# Ivy Kidded - Named her Willow



## Suellen (Mar 9, 2008)

Ivy had false labor a little over two weeks ago. The previous owner didn't have an accurate due date. We daily 
felt and listened for the kid. The vet told us to wait as long as mom was ok and we knew the kid was alive.
Tuesday night, 9pm, I went to the barn to close it up and in her stall was a cute little brown fur ball of a kid. 
*It's a girl* :fireworks: 








She is a pure bred Oberhasli. We do not show our goats, they are dairy goats. This is a good thing because 
Obers should not have white fur. Personally I thing the white spot is adorable.
Suellen


----------



## RunAround (Feb 17, 2008)

*Re: Ivy Kidded*

Awe!!!! Congrats! :birthday:


----------



## RPC (Nov 6, 2009)

*Re: Ivy Kidded*

Congrates she sure is cute.

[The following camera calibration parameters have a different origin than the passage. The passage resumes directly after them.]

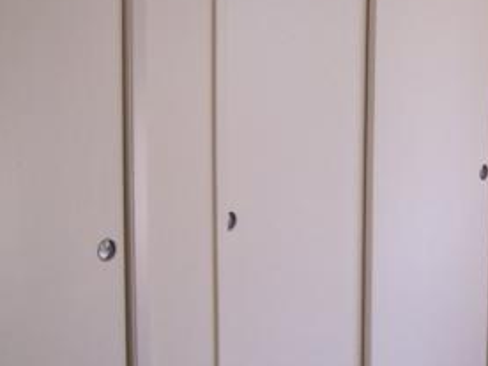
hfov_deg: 23.8
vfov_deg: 18.3
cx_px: 426
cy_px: 104
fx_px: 1128
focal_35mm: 80
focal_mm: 6.3
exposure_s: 1/30
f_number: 2.8
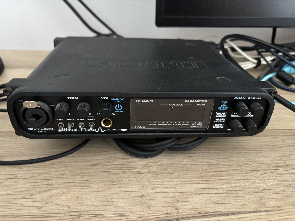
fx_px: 222
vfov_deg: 53.1
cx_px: 148
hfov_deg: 67.3
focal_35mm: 26
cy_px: 110
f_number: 1.6
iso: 800
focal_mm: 5.96
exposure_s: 1/30
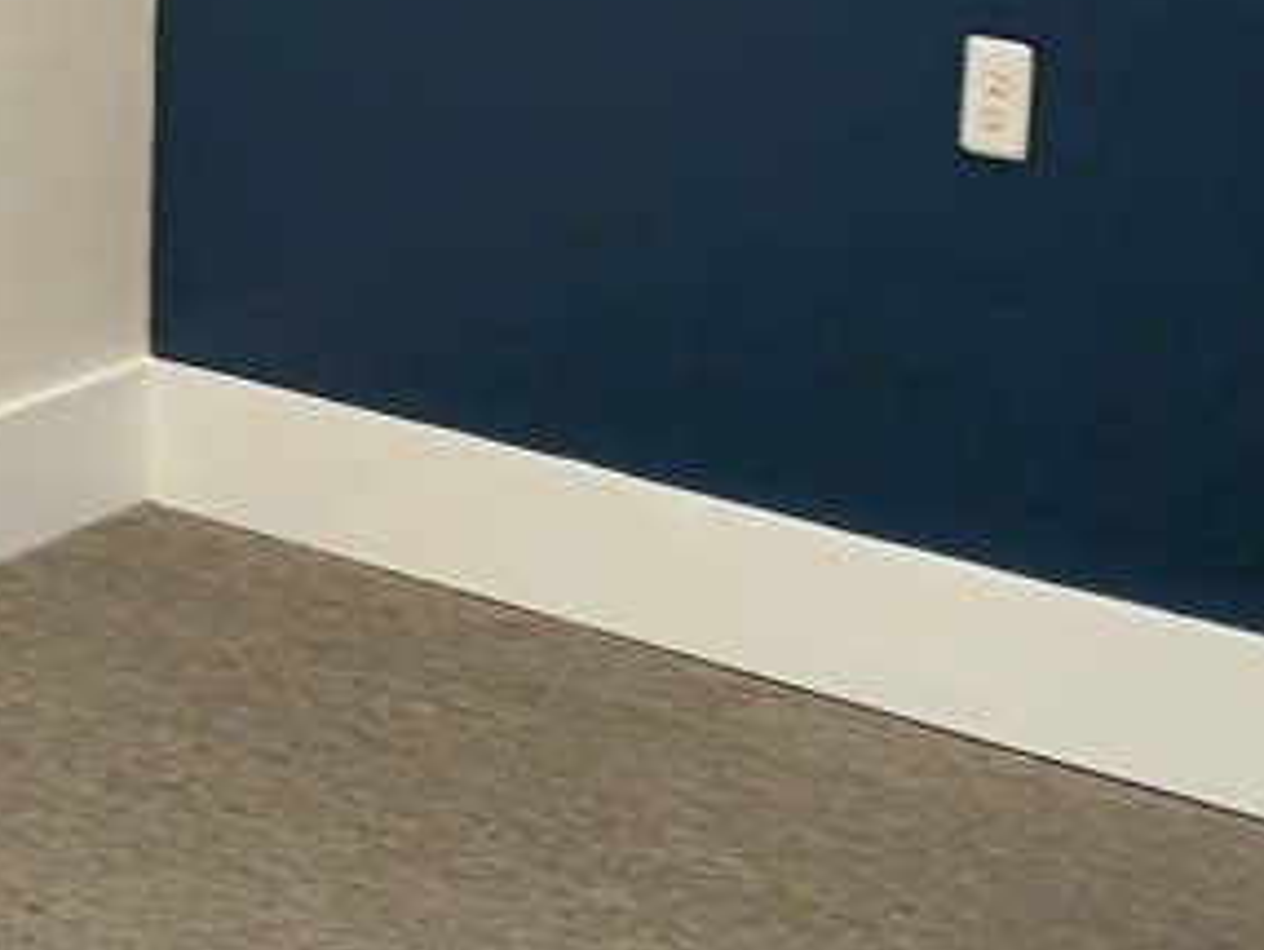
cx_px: 106
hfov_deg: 20.6
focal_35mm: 93
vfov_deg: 15.2
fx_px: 3399
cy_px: -283
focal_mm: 3.98
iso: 160
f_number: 1.8
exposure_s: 1/60.2
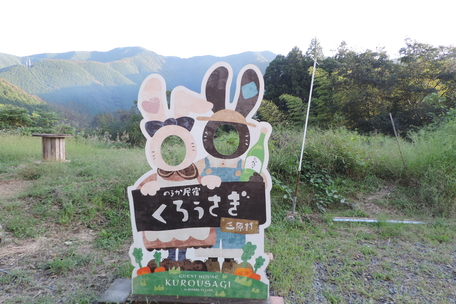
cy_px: 164
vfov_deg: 49.5
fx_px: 329
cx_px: 227
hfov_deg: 69.4
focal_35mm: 26
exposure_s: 1/60
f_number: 3
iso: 80
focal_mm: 4.3
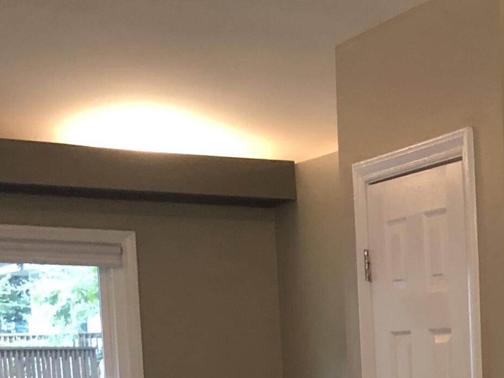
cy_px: 545
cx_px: 665
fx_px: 1325
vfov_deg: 15.2
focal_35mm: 91
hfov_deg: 19.7
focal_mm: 3.99
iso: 64
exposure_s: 1/15
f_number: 1.8
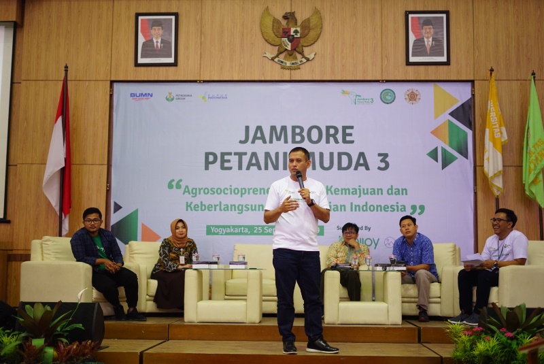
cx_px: 272
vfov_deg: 27.0
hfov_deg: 39.6
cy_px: 182
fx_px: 756
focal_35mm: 50
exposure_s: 1/125
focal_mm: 50
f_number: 1.8
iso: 1250
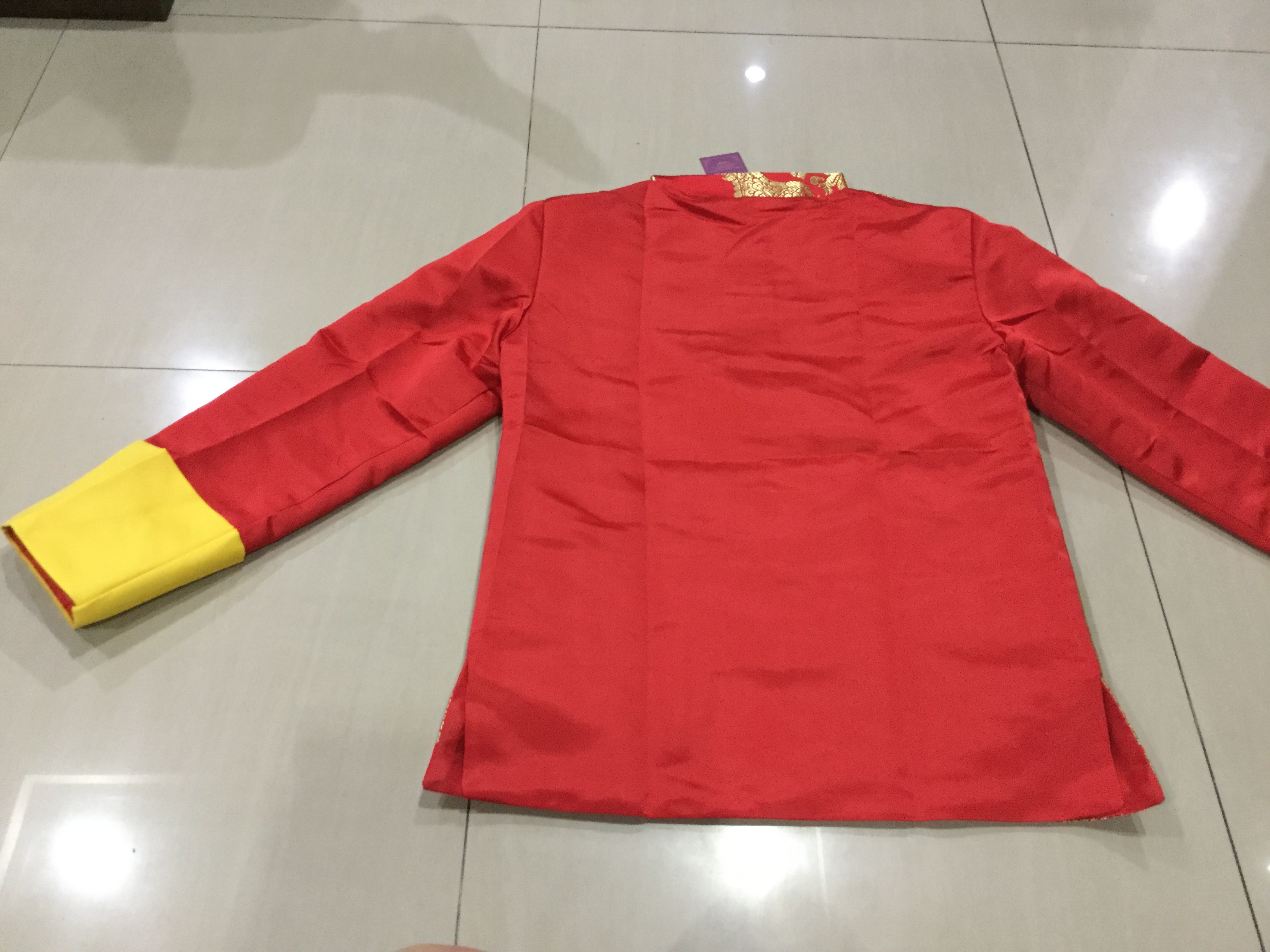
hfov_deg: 58.4
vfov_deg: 45.4
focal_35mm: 31
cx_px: 635
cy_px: 476
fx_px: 1137
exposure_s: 1/17
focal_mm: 3.3
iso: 500
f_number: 2.4
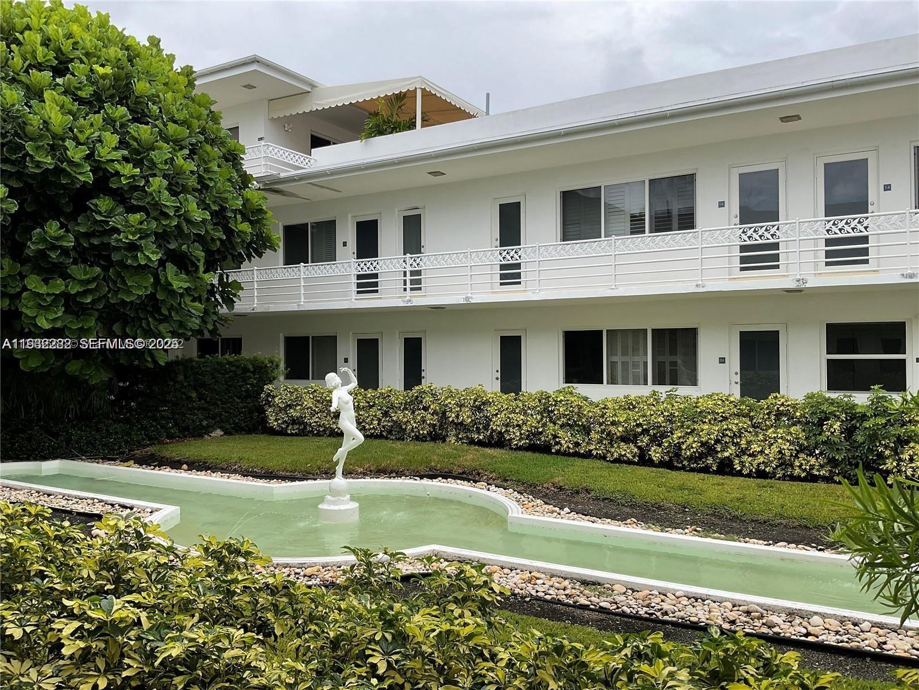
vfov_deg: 48.2
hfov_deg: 61.7
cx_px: 460
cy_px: 345
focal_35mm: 29
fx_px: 770
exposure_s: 1/650
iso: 16
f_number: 1.8
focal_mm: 3
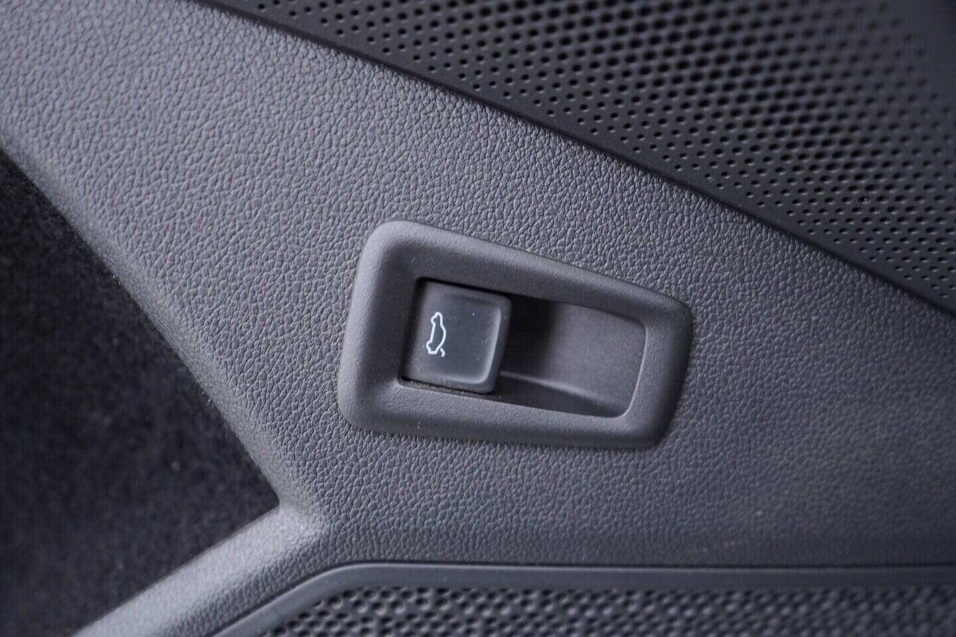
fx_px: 956
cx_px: 478
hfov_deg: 53.1
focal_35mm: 36
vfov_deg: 36.9
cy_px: 318
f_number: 2.8
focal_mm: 24
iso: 400
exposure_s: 1/40
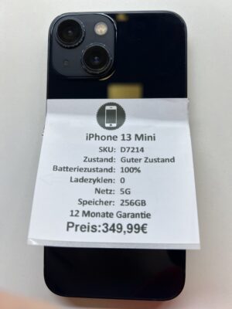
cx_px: 116
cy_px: 154
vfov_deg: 67.3
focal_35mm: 26
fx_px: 232
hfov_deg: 53.1
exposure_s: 1/216
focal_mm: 5.7
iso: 40
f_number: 1.5
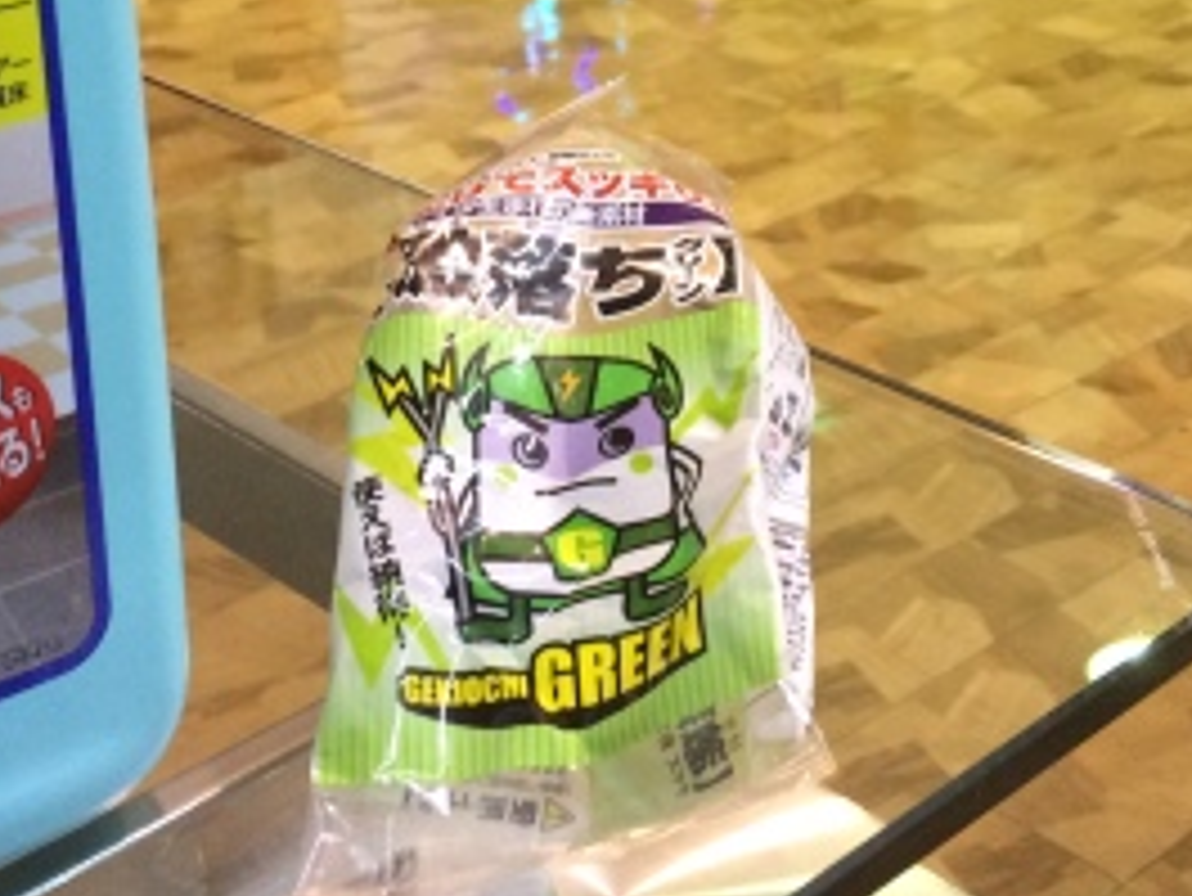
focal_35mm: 70
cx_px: 598
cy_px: -68
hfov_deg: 27.8
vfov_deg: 20.2
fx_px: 2412
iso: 250
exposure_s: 1/33
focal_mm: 4.15
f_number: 2.2
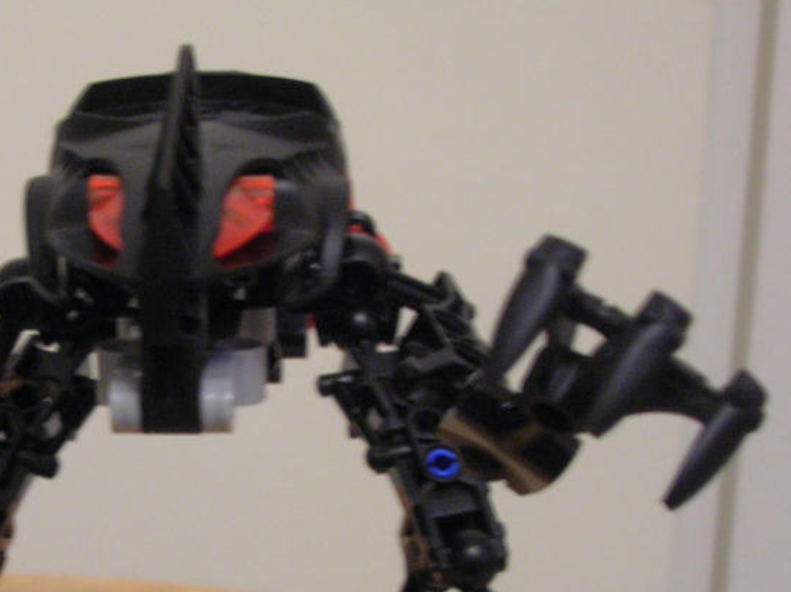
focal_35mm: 104
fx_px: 2375
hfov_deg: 18.7
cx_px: 138
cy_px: 499
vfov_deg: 14.1
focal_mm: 8.4
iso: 112
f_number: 3.3
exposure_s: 1/4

I wish I was having kids now. Mine are all big. The smallest is like 40 lbs.


----------



## HoosierShadow (Apr 20, 2010)

*Re: Ivy Kidded*

Awww congrats! I love the white spot too!


----------



## mrs. lam (Apr 20, 2010)

*Re: Ivy Kidded*

She is adorable! What are you going to name her?

Gina


----------



## nancy d (Oct 5, 2007)

*Re: Ivy Kidded*

What a grand entrance! Aww what a cutie she is! I like the white too.


----------



## toth boer goats (Jul 20, 2008)

*Re: Ivy Kidded*

She is so cute....congrats.... :thumb:  :clap:


----------



## Realfoodmama (Apr 13, 2010)

*Re: Ivy Kidded*

Congratulations! So glad that your girl is a okay and your little doeling is a sweety.


----------



## myfainters (Oct 30, 2009)

*Re: Ivy Kidded*

Awwwww look at that cute little face!!!!!!


----------



## KW Farms (Jun 21, 2008)

*Re: Ivy Kidded*

Congrats! What a doll!


----------



## greatcashmeres (Jul 13, 2008)

*Re: Ivy Kidded*

You've got a super cutie there-congrats! :stars:


----------



## Suellen (Mar 9, 2008)

We have named her Willow. Our adult Obers are named, Ivy, Clover and Fern
Suellen


----------



## liz (Oct 5, 2007)

Willow sure is an adorable baby! Congrats on such a healthy delivery!


----------